Grove: I can Moore’s Law. Why can’t you?

I came across this Andy Grove interview in Newsweek in which he is complaining bitterly about the pharmaceutical industry. The piece begins with the statement that during the time that former CEO Grove spent at Intel, “the number of transistors on a chip went from about 1,000 to almost 10 billion.” And I thought to myself: Uh-oh. You don’t suppose he’s going to compare semiconductor manufacture to the molecular biology of pharmaceuticals?

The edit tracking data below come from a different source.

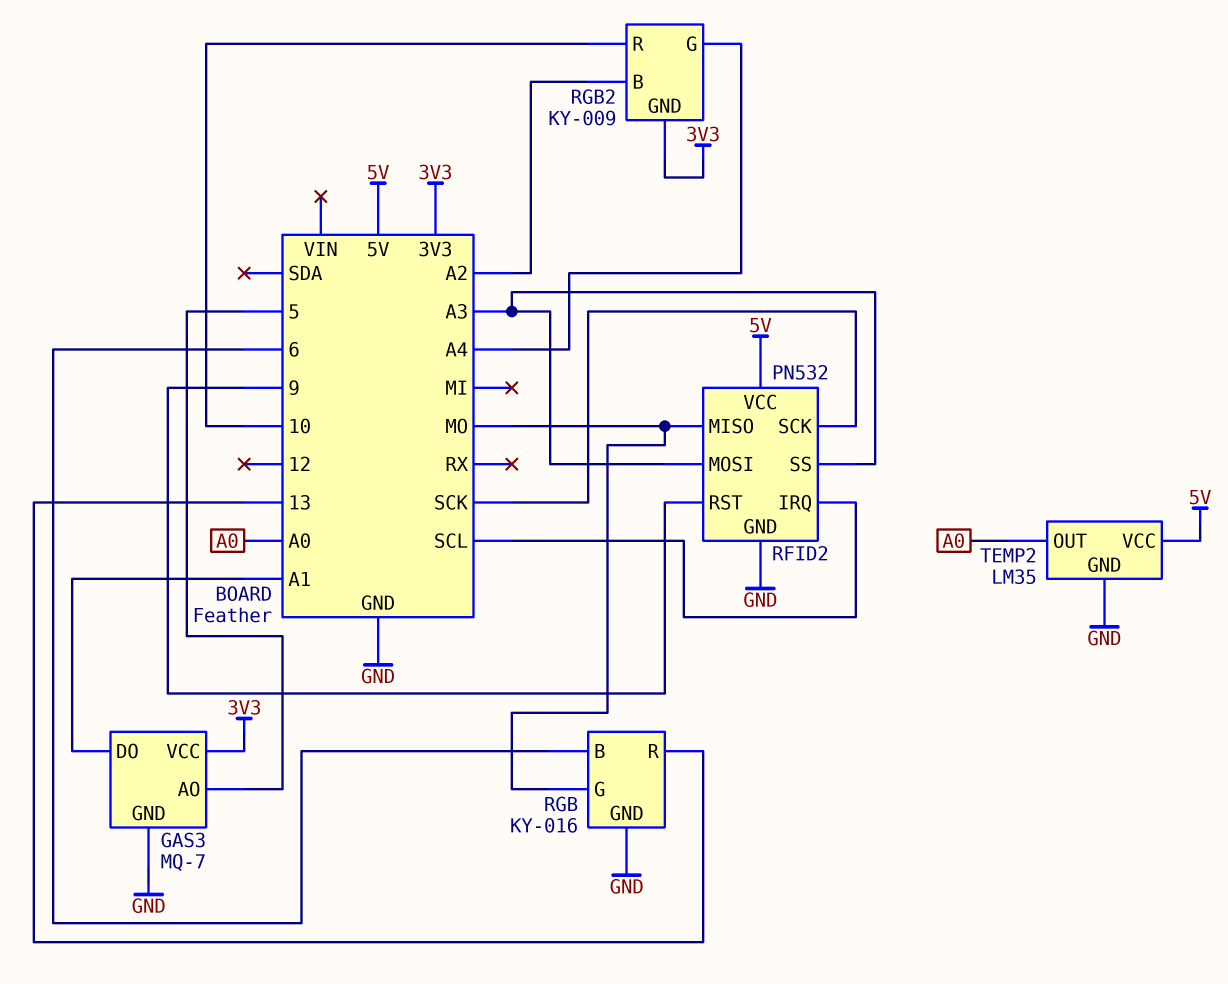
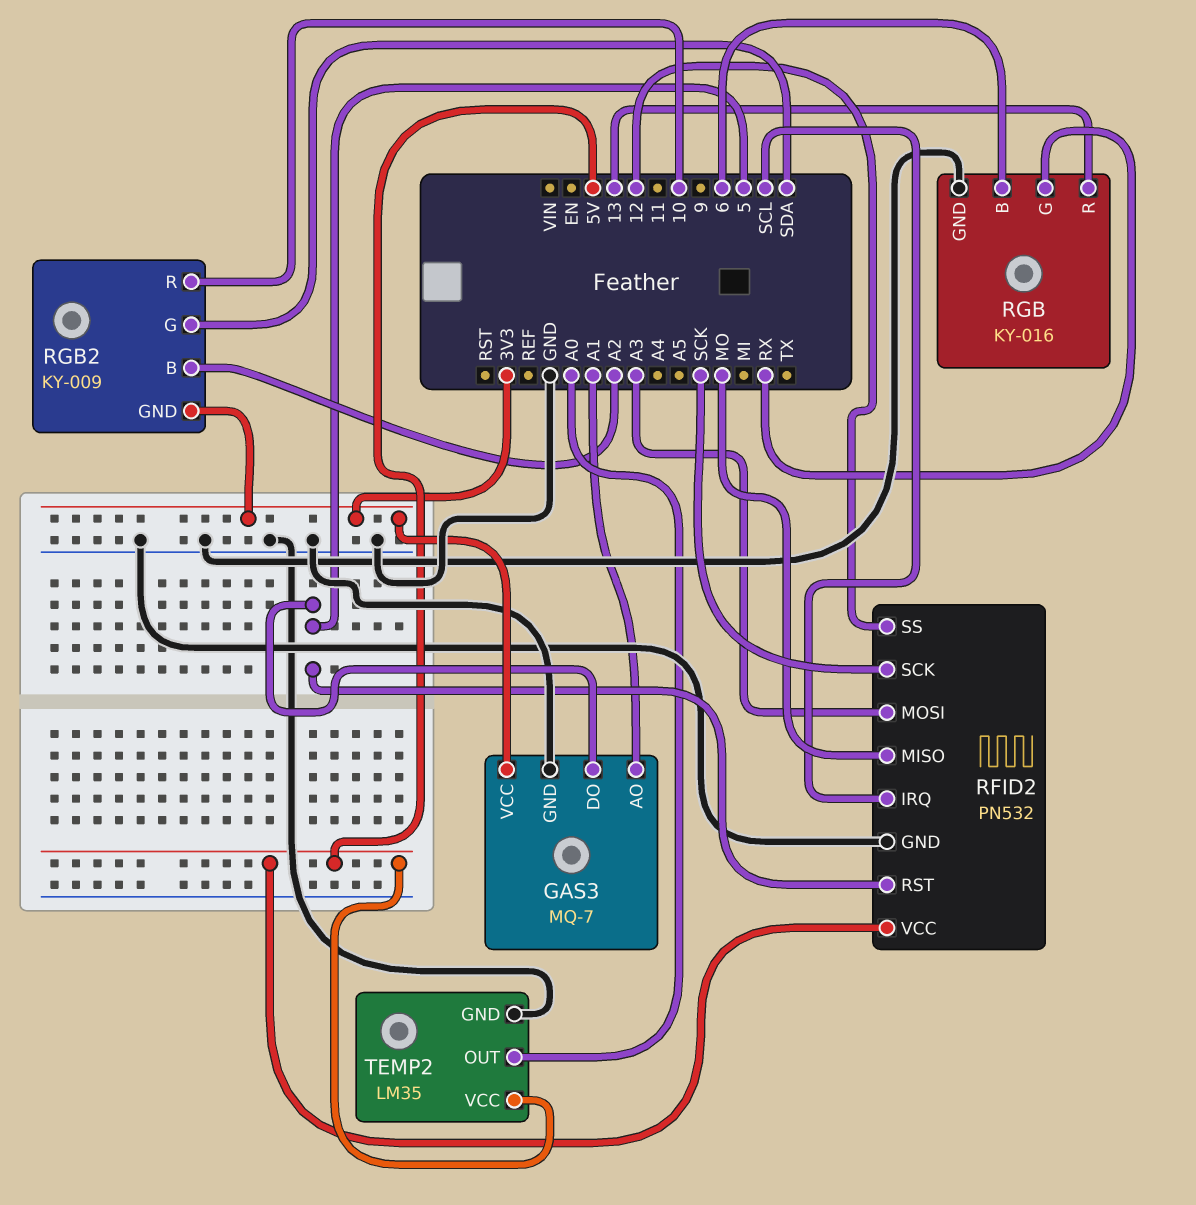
GAS3 pin AO: 5 -> A1
GAS3 pin DO: A1 -> 5
RFID2 pin RST: 9 -> 5
RFID2 pin SS: A3 -> 12
RGB pin G: MO -> RX
RGB2 pin G: A4 -> SDA

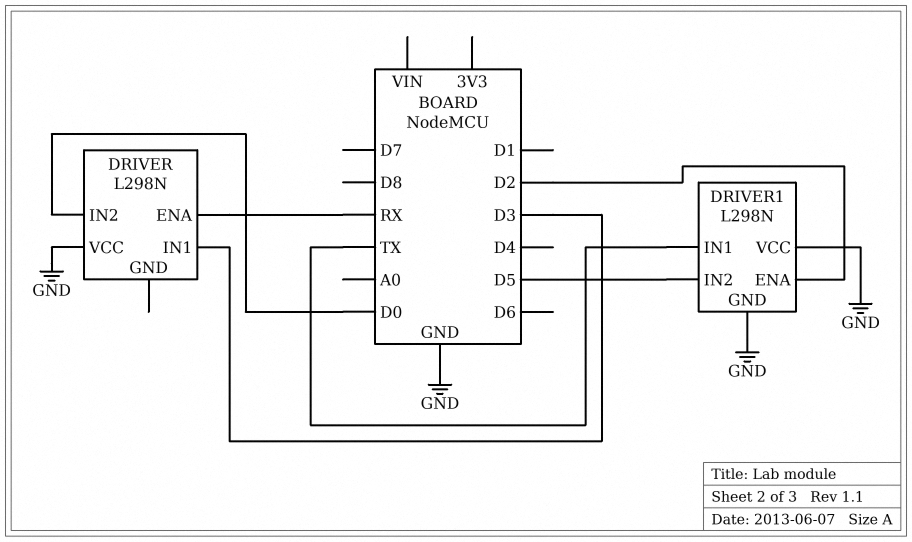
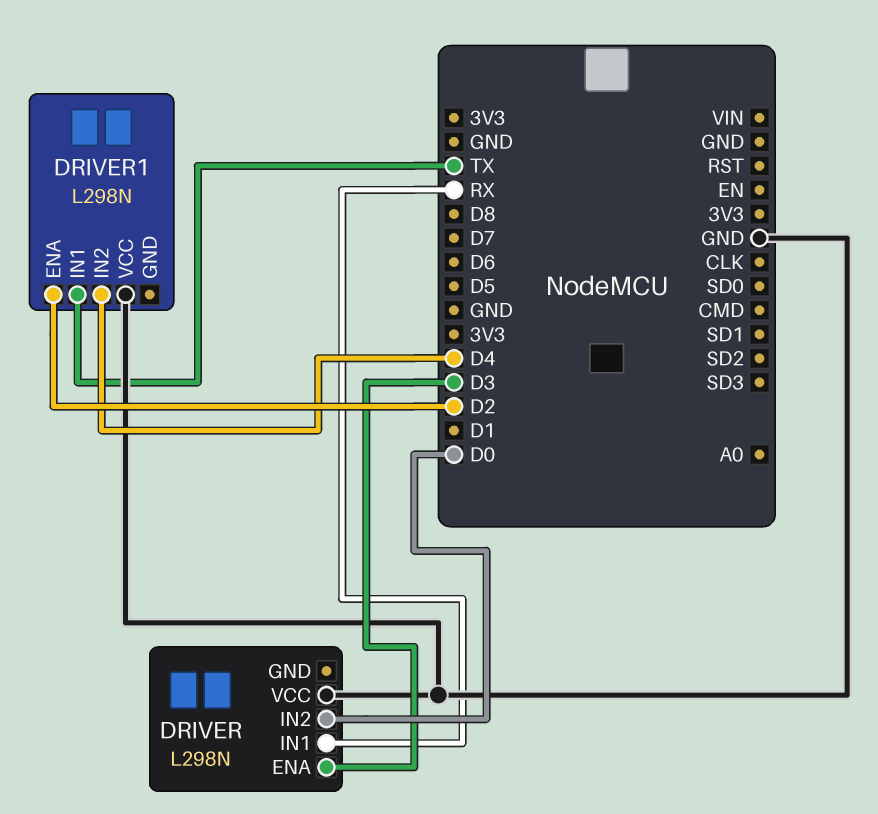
DRIVER pin ENA: RX -> D3
DRIVER pin IN1: D3 -> RX
DRIVER1 pin GND: GND -> none
DRIVER1 pin IN2: D5 -> D4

Yes he is. It happens that he suffers from Parkinson’s disease, and he’s baffled and angered that no new therapies have been launched in the last ten years. He goes on from there to point out the many ways that the drug industry is stupider than the chip industry. All that’s missing is a man-on-the-moon quote, as in: “This country can put a man on the moon, but gosh darn it, we still can’t cure genital herpes” etc. etc. What we need is more managerial kick-ass and less regulatory kiss-ass. And so on.

One of the nice things about living in the Age of Blogs is that I immediately knew that bio-pharma insider Derek Lowe, over at In the Pipeline, would have something fun to say about this. He did: Andy Grove: Rich, Famous, Smart and Wrong. Lowe embellishes the obvious. Grove is being manifestly unfair for a variety of reasons. Pentium bugs, for example, are embarrassing but not lethal. Nevertheless, there is something useful in having an outsider beat up your industry. At the very least it prevents you from being complacent. And I happen to think that in the last paragraph of the Newsweek piece, Grove hits on an important point that Lowe chooses not to rebut:

The peer review system in grant making and in academic advancement has the major disadvantage of creating conformity of thoughts and values. It’s a modern equivalent of a Middle Ages guild, where you have to sing a particular way to get grants, promotions and tenure.

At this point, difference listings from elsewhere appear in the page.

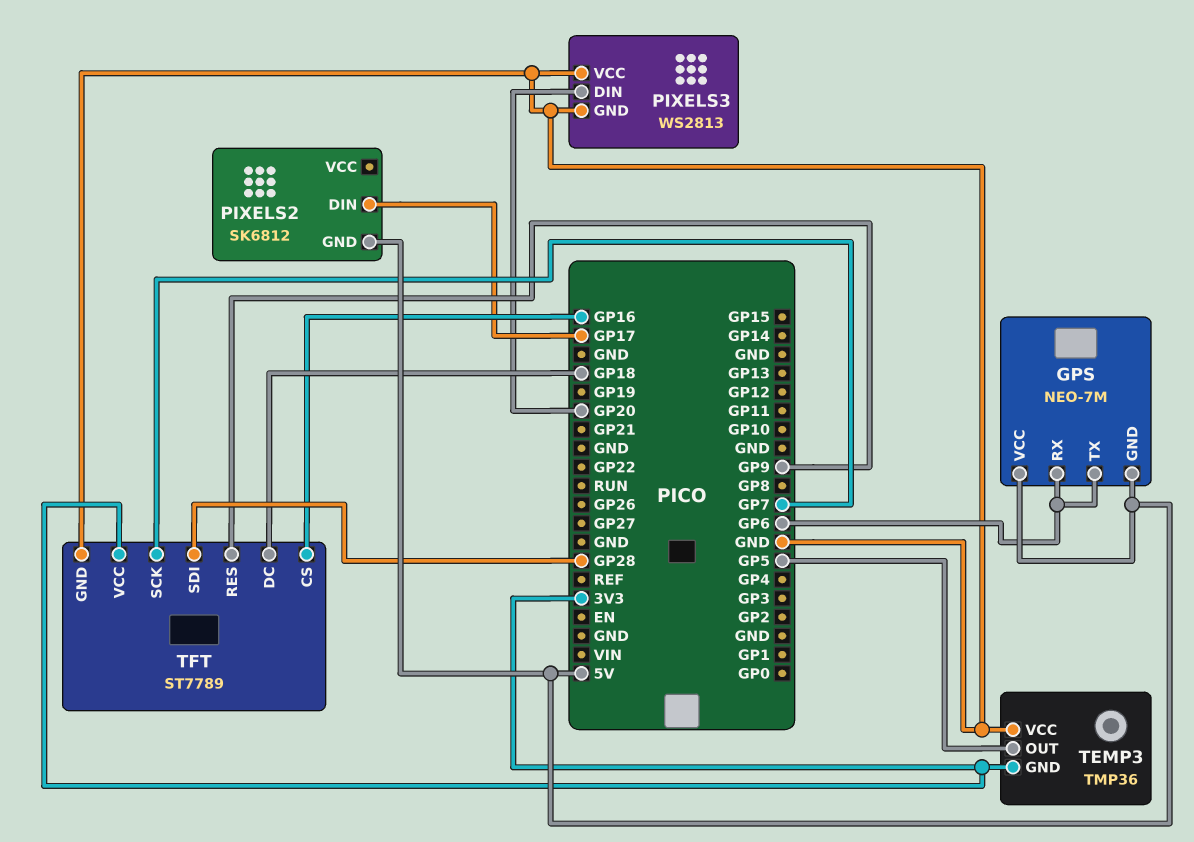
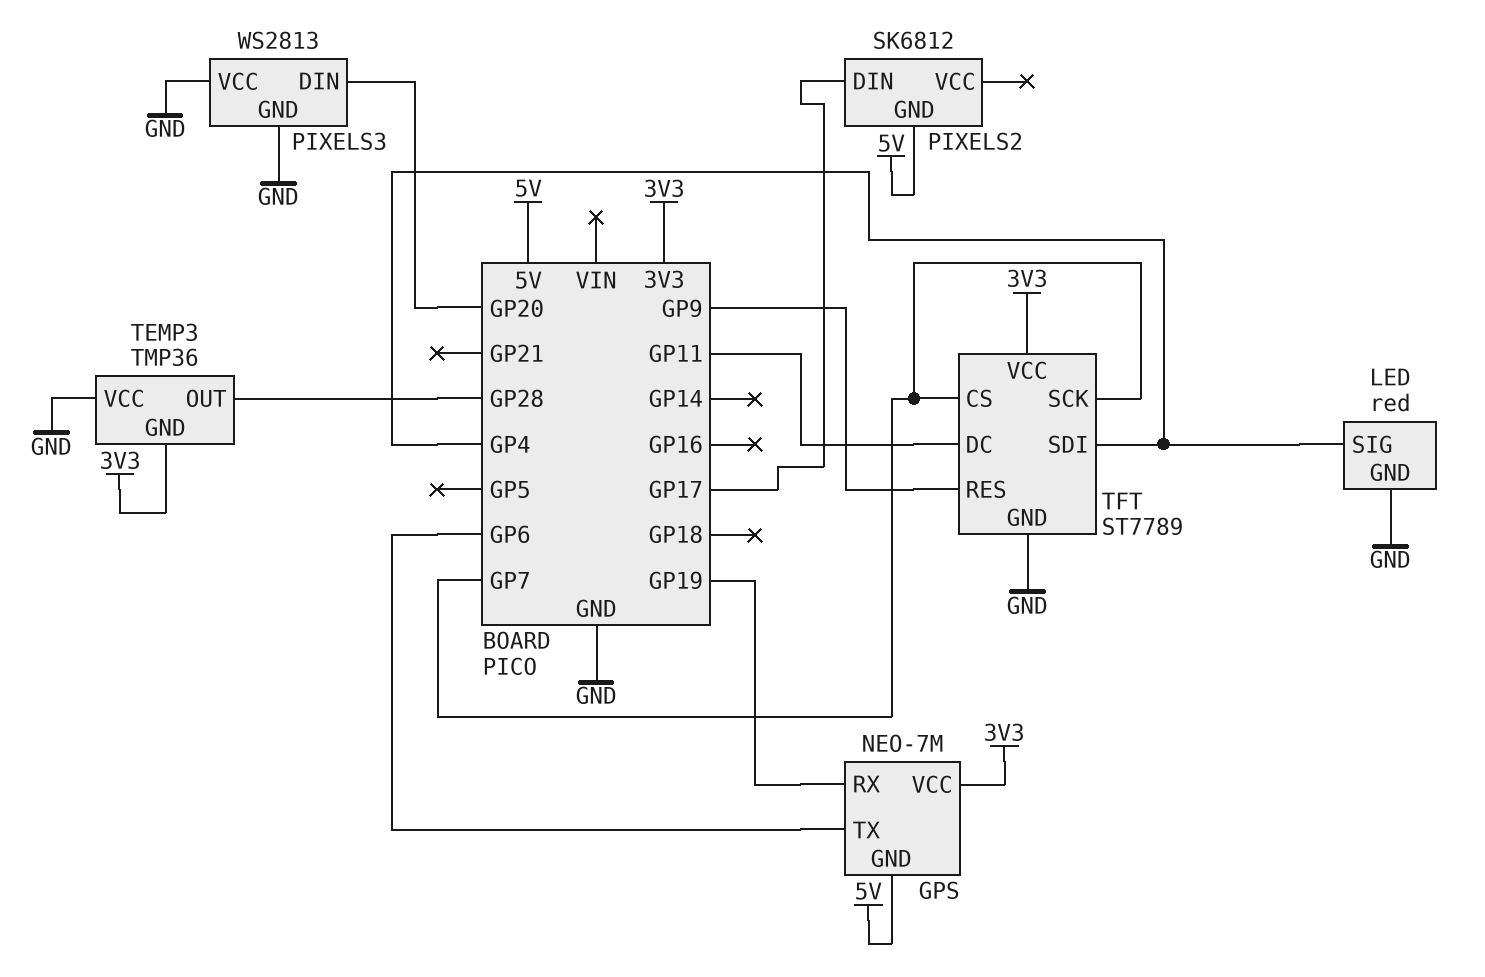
GPS pin RX: GP6 -> GP19
GPS pin VCC: 5V -> 3V3
LED: none -> red
LED pin GND: none -> GND
LED pin SIG: none -> GP4
TEMP3 pin OUT: GP5 -> GP28
TFT pin CS: GP16 -> GP7
TFT pin DC: GP18 -> GP11
TFT pin SDI: GP28 -> GP4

Some of the comments on Lowe’s blog pick up on this, but most just pile on the anti-Grove bandwagon (see the Newsweeks comments for a remarkable contrast). Clearly Grove has touched a nerve, but the fact that this discussion is happening at all indicates something fun is happening. Like it or not, pharmaceutical research is being dragged out into the sunlight. The public, including former CEOs of Fortune 500 companies, has some foolish misconceptions to get past. But they’ll also bring some fresh air with them.